(Page-level text extractions)
· · · ·

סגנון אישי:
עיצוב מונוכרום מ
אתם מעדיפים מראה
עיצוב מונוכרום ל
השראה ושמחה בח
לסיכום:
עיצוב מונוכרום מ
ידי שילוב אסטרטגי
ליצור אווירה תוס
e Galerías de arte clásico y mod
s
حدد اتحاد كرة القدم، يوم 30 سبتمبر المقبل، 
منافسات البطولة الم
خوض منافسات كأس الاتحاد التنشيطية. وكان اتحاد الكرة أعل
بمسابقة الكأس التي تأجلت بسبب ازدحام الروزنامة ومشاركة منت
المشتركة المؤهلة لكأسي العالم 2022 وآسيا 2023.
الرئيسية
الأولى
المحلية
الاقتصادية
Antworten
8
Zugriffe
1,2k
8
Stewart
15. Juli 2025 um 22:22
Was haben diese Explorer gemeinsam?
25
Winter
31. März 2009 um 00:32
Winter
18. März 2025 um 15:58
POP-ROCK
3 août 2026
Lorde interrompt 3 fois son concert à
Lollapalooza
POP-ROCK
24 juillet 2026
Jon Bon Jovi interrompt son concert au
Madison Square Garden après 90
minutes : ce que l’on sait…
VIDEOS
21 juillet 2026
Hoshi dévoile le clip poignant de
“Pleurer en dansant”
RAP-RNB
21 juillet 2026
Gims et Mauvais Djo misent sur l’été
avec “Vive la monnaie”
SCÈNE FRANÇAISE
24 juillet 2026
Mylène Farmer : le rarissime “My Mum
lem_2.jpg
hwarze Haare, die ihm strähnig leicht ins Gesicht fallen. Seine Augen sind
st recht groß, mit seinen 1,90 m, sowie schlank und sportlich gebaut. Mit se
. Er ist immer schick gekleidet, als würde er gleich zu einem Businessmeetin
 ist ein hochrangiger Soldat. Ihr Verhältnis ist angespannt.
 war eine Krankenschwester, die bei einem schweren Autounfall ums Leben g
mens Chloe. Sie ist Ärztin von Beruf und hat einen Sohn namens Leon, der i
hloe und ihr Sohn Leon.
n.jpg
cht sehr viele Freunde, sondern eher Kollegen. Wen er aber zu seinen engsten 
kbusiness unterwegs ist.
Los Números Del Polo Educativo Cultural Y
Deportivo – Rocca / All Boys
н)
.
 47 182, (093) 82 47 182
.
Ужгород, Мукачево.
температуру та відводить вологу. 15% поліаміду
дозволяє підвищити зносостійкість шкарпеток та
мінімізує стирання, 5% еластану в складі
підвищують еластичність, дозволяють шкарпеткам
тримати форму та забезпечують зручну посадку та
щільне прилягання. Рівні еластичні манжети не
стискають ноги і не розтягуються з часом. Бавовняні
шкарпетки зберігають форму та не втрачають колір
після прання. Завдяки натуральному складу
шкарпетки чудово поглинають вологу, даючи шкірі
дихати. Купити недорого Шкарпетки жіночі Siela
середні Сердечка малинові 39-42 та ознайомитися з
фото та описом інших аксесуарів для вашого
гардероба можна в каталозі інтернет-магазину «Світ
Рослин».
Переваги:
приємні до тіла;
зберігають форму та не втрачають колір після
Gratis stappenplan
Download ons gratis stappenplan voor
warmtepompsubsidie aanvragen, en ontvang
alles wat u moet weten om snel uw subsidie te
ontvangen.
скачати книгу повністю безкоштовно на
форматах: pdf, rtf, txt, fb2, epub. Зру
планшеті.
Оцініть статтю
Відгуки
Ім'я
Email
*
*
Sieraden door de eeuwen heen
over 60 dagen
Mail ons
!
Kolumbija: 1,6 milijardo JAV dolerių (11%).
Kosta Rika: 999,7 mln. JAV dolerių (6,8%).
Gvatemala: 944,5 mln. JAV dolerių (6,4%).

· · · ·

Work task
Write out, word for word, the line containing "Deportivo – Rocca / All Boys" and every line after it to the end of the data above.

Answer to this task
Deportivo – Rocca / All Boys
н)
.
 47 182, (093) 82 47 182
.
Ужгород, Мукачево.
температуру та відводить вологу. 15% поліаміду
дозволяє підвищити зносостійкість шкарпеток та
мінімізує стирання, 5% еластану в складі
підвищують еластичність, дозволяють шкарпеткам
тримати форму та забезпечують зручну посадку та
щільне прилягання. Рівні еластичні манжети не
стискають ноги і не розтягуються з часом. Бавовняні
шкарпетки зберігають форму та не втрачають колір
після прання. Завдяки натуральному складу
шкарпетки чудово поглинають вологу, даючи шкірі
дихати. Купити недорого Шкарпетки жіночі Siela
середні Сердечка малинові 39-42 та ознайомитися з
фото та описом інших аксесуарів для вашого
гардероба можна в каталозі інтернет-магазину «Світ
Рослин».
Переваги:
приємні до тіла;
зберігають форму та не втрачають колір після
Gratis stappenplan
Download ons gratis stappenplan voor
warmtepompsubsidie aanvragen, en ontvang
alles wat u moet weten om snel uw subsidie te
ontvangen.
скачати книгу повністю безкоштовно на
форматах: pdf, rtf, txt, fb2, epub. Зру
планшеті.
Оцініть статтю
Відгуки
Ім'я
Email
*
*
Sieraden door de eeuwen heen
over 60 dagen
Mail ons
!
Kolumbija: 1,6 milijardo JAV dolerių (11%).
Kosta Rika: 999,7 mln. JAV dolerių (6,8%).
Gvatemala: 944,5 mln. JAV dolerių (6,4%).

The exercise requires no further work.